January can be a dreary time up at the allotment: cold claggy soil, weedy peripheries, bare trees and a general sense of neglect and of plots too long abandoned. And yet…and yet…when I slip-slide around my raised beds I find there is still plenty to harvest: leeks, parsnips, Tuscan kale, Swiss chard. The slugs have even left us some carrots (the voracious little gastropods are especially fond of the sweet and stubby rooted Paris Market variety), but I manage to find a bunch that have not been too gobbled.
There are also some golden beetroot to pluck, some as big as turnips. From the outside they do not look too promising – over-weathered and their skins suggesting woodiness within. But to my surprise, they are still good – delicious chopped into cubes and roasted till they start to caramelize, and even better with added quartered onions (Sturon still going strong from the summer cropping) and cloves of garlic kept in their papery jackets (so they can be popped out later, if squidgily, and accompanied by much finger licking).
Down by the raspberry bed, the purple sprouting plants, long nurtured through the summer drought and now wrapped in netting against pigeon attack, are looking stout and lush-leaved. I see that they are beginning to yield, and manage to find half a dozen fat florets. Hopefully, the plants will keep cropping now into the spring.
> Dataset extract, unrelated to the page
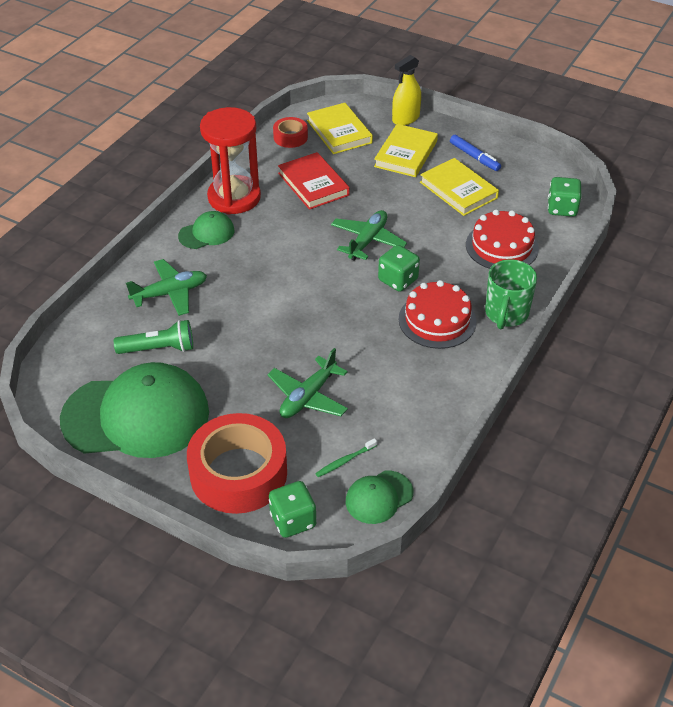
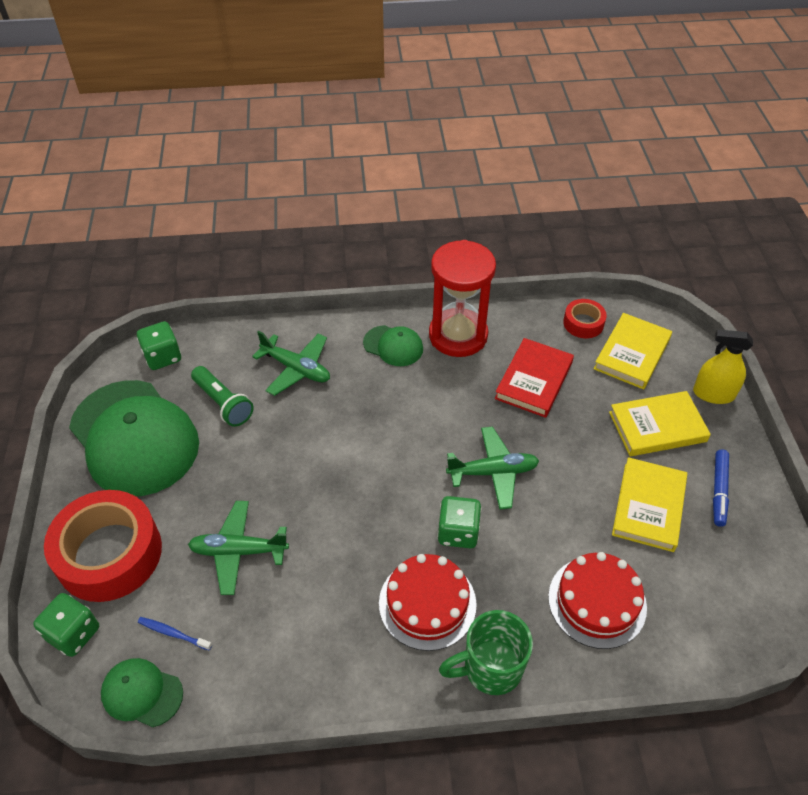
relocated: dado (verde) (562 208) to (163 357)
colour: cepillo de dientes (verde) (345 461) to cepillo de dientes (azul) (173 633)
And then as I make for home with my muddy bag filled with veggies, I spot the marigolds (Calendula officinalis). There they are, back in flower after their December lull, and making their own sunshine on a dull and chilly day. I feel a bit guilty about picking them, but then I think some sunshine on the kitchen table would be a cheering sight for He Who Is Presently Coughing His Socks Off. And of course a scatter of petals, therapeutic little entities that they are, would be just the garnish for a dish of roasted golden beetroot.